══ Passage to read
In his quarters, Juarez approaches Anna, but she prefers staying with the other prisoners. Garcia looks forward to torturing Ruiz and calls for celebration to distribute the bounty. A masked man in green stuns Ruiz's prison guard to pass him a message in his cell. During the celebration, Anna sits next to Garcia to keep him company and witness Ruiz's execution. Ruiz is suspended on a swing with a noose around his neck and Garcia tries to hit the cords with his pistol, when Juarez asks for a duel during which Ruiz jumps off the ship and escapes. As prize for his victory, Juarez asks for Anna. Then, the pirates dance, and the women are brought to their quarters. The guard is whipped. Garcia distributes the bounty, including Ruiz's watch. At the end of the night, Garcia, drunk, tries to enter in Juarez' cabin to be alone with Anna, but is knocked out by the masked man, who kisses Anna.

At daybreak, they reach the pirates' island, where Garcia is welcomed by Rosita. Of the Spanish prisoners, the women are to be incarcerated, the men executed. Garcia tries to convince Juarez to let go of Anna, arguing that he can sell her to Ramirez. Juarez in turn says that they could sell the men instead and get just as much. The men are just about to be hanged when Juarez calls off the execution, afterwards joining Garcia for food and female company. A bellydance concludes the scene.

Ramirez, a slaver, and his female companion Amina arrive, while the masked man discovers Ruiz at the beach and tells him about the danger the men are in. Amina is ready to sell the men in Havana, but Ramirez pleads for their hanging the following day, insisting on not selling men and fearful of the masked man. During a feast (with more bellydancing), Ramirez inspects the female merchandise and haggles with Garcia.

The masked man and Ruiz, both masked and clad in green, overcome the guards, and Ruiz gets back his watch. They free the men, and Ruiz shoots Diego. Meanwhile, Anna is brought to the feast, where Garcia intends to sell her although she belongs to Juarez.

Meanwhile, the escaped Spanish stuttering padre uses the pirate ship's cannon to fire at Ramirez's ship, which causes Ramirez to duel Garcia, when the Spanish prisoners attack, outnumbering and defeating the pirates.

Ramirez takes Ann to a tower, but Amina, jealous, leads the masked man there. Ramirez kills Amina. Garcia fights Ruiz, then tries to escape on the "Albatross". The masked man kills Ramirez, who asked for his identity in vain. Only to Anna, and after a vow of silence since he plans to remain active, does he reveal himself as Juarez.

Garcia is captured by Ruiz on ship and caged; he is to be executed in Spain. Padre Ramon takes his confession.
════
══ Information supplied
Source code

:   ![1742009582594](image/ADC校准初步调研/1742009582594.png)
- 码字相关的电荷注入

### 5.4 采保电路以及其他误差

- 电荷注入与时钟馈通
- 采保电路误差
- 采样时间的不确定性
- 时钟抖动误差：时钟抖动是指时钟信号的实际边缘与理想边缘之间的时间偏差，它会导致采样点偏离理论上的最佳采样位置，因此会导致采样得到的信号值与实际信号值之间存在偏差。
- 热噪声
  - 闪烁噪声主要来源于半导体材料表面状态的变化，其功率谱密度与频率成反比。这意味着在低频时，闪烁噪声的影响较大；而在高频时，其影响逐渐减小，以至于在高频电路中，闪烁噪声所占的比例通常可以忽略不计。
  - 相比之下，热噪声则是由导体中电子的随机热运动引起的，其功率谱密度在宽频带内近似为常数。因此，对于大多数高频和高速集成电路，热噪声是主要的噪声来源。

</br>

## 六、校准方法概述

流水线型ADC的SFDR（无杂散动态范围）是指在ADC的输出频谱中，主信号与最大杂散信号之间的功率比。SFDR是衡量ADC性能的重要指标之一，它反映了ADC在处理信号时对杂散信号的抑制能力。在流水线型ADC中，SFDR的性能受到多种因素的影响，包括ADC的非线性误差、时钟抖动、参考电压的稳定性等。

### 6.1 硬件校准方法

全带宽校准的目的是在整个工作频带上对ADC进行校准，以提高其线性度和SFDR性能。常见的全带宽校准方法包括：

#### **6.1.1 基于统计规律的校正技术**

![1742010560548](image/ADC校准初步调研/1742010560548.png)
════
§ Work instruction 1:
List every character named in the paragraph of the plot summary that begins "Ramirez, a slaver,".
§ Work instruction 2:
Answer each question from the plot summary.
(a) What does Juarez ask for as the prize for his victory?
(b) What does Ruiz get back after he and the masked man overcome the guards?
(c) Who takes Garcia's confession?

§ Answer area 1:
Ramirez, Amina, Ruiz, Garcia

§ Answer area 2:
(a) Anna
(b) His watch
(c) Padre Ramon